Medicina e psicologia, il dolore cronico porta a depressione
Lo svela il progetto "parole del dolore", che dopo aver raccolto le prime testimonianze dei pazienti vuole trasformarsi in un'ulteriore opportunità di ricerca
Il dolore cronico porta a depressione e riduce speranza e dignità. A svelarlo è il progetto “Parole del dolore”, un’iniziativa dell’associazione Vivere senza dolore Onlus mirato a dar voce alle persone che ogni giorno convivono con la sofferenza cronica e che a causa dell’impossibilità di esternare in modo adeguato la propria condizione si sentono spesso sole e incomprese.
L’iniziativa ha mosso i suoi primi passi nel marzo dello scorso marzo e ha permesso di raccogliere la testimonianza di 141 pazienti e cittadini sotto forma di pensieri scritti. Le frasi sono state reinterpretate in chiave poetica per dare vita a un’installazione digitale interattiva presentata in anteprima a Milano lo scorso 25 marzo.
L’installazione interattiva Parole del dolore è un modo per riconoscere lo sforzo di chi ha provato a descrivere, a parole, l’esperienza del dolore e ha come obiettivo la valorizzazione del risultato di questo processo
ha spiegato l’ideatore dell’opera, l’interaction designer Alfredo Calosci.
Si tratta di frasi autentiche, sincere, non aforismi da incorniciare. Per questa ragione non appaiono da sole, ma “incastonate” in una matrice di lettere. Si è scelto di mantenerle unite perché è insieme che liberano il loro pieno significato.
Il Centro Neuropsicologico di Vigevano ha inoltre utilizzato queste frasi per eseguire uno studio qualitativo che ha svelato che nel 44% dei casi il dolore cronico è associato a depressione e che nel 34% dei casi ha significative ripercussioni sui rapporti interpersonali. Nel 32% dei casi a risentirne è anche la qualità della vita, mentre il 22% dei malati si sente impossibilitato a vivere e l’11% sente di aver perso speranza e dignità.
Questi dati dimostrato l’esistenza di forti corrispondenze tra ciò che viene percepito e raccontato dai pazienti e le conoscenze attuali sull’incidenza dei fattori psicologici sul dolore cronico e confermano l’importanza dell’ascolto del punto di vista di chi soffre sia per comprendere appieno il dolore dal punto di vista clinico, sia per la ricerca nel settore. Anche “Parole del dolore” si trasformerà in un vero e proprio progetto di ricerca interdisciplinare mirato allo sviluppo di un linguaggio di comunicazione e di una cultura del dolore condivisi che permettano di migliorare l’interazione tra chi convive con il dolore cronico e i medici o chiunque altro si trovi a doverlo aiutare.
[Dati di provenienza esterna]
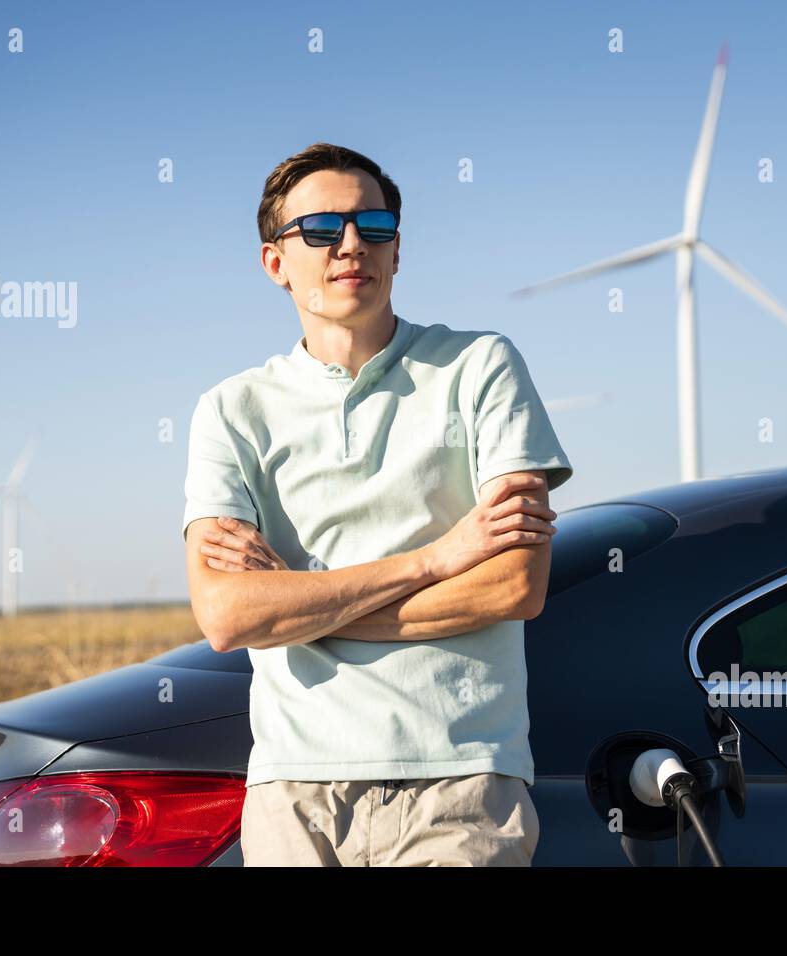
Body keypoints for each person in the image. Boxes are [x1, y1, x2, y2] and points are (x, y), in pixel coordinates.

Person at [181, 142, 573, 866]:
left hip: (460, 781)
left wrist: (298, 612)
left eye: (375, 226)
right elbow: (230, 615)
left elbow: (516, 584)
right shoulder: (230, 411)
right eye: (322, 230)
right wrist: (439, 558)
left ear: (398, 252)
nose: (351, 245)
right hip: (293, 792)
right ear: (276, 263)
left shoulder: (481, 366)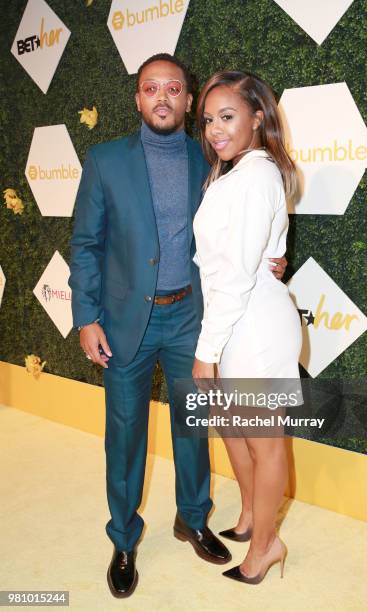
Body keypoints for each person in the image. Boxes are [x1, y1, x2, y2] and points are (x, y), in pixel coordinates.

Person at [68, 54, 287, 598]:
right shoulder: (104, 160)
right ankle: (124, 538)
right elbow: (86, 246)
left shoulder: (209, 158)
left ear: (189, 102)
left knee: (193, 429)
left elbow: (234, 234)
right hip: (123, 323)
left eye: (174, 89)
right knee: (125, 435)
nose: (163, 97)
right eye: (151, 88)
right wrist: (85, 317)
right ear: (137, 99)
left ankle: (192, 517)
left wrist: (268, 259)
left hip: (191, 314)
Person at [192, 70, 302, 585]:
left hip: (253, 325)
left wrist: (206, 349)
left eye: (228, 116)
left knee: (264, 439)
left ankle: (265, 548)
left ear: (258, 117)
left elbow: (237, 271)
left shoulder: (255, 174)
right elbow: (262, 253)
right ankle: (253, 517)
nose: (215, 128)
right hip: (237, 316)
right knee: (236, 430)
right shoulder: (235, 174)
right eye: (210, 119)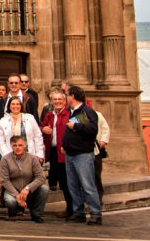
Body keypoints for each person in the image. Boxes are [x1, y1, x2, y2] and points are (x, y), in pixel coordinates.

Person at [63, 85, 101, 225]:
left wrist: (76, 126)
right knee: (73, 186)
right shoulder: (71, 111)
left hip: (83, 155)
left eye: (67, 95)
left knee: (87, 186)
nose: (66, 98)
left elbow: (92, 130)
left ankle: (95, 214)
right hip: (70, 154)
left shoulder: (86, 111)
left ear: (73, 96)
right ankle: (78, 213)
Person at [0, 135, 49, 223]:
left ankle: (36, 214)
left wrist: (28, 188)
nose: (17, 148)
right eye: (15, 145)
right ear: (11, 146)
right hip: (13, 190)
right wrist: (17, 195)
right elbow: (4, 180)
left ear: (24, 146)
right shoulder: (5, 159)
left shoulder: (33, 158)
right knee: (10, 201)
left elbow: (41, 177)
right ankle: (13, 213)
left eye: (20, 145)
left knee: (44, 188)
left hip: (29, 192)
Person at [40, 89, 72, 218]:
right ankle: (70, 209)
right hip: (53, 152)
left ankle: (73, 209)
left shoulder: (70, 114)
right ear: (51, 101)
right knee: (62, 182)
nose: (57, 101)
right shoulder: (49, 114)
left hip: (66, 152)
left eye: (60, 99)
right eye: (55, 99)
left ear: (64, 101)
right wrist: (43, 129)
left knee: (68, 182)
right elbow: (41, 126)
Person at [0, 97, 44, 161]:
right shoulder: (3, 121)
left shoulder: (30, 118)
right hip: (11, 157)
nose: (15, 106)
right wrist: (6, 156)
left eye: (17, 104)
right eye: (13, 104)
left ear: (21, 106)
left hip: (29, 155)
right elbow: (1, 140)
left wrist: (39, 154)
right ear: (9, 106)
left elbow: (38, 136)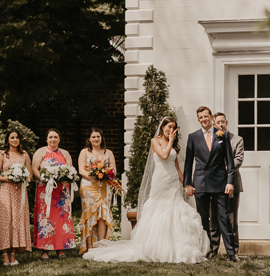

Cercare di comprendere il diverso approccio e la diversa lettura degli effetti del dolore cronico sulla vita dei malati da parte dei clinici è mandatorio, per superare quel pesante gap che molte volte crea barriere di incomprensione e insoddisfazione tra medico e assistito
ha spiegato Marta Gentili, presidente dell’associazione Vivere senza dolore.
Che la sofferenza psicologica sia una componente presente nei pazienti colpiti da dolore cronico è ampiamente dimostrato: questo progetto, però, ci ha fatto toccare con mano quanto possa essere devastante per la persona un dolore non trattato adeguatamente
ha commentato Massimo Allegri, dirigente medico del servizio di Terapia Antalgica della Fondazione IRCCS Policlinico S. Matteo di Pavia.
Le frasi lasciate come testimonianza fanno affiorare un mondo di angoscia e sofferenza che, spesso, noi clinici non riusciamo ad interpretare compiutamente.
E’ fondamentale che il mondo dei pazienti e quello dei clinici s’incontrino, per affrontare a 360° le varie componenti del problema e trovare così delle risposte ai tanti interrogativi che, ogni giorno, milioni di malati di dolore cronico ci pongono.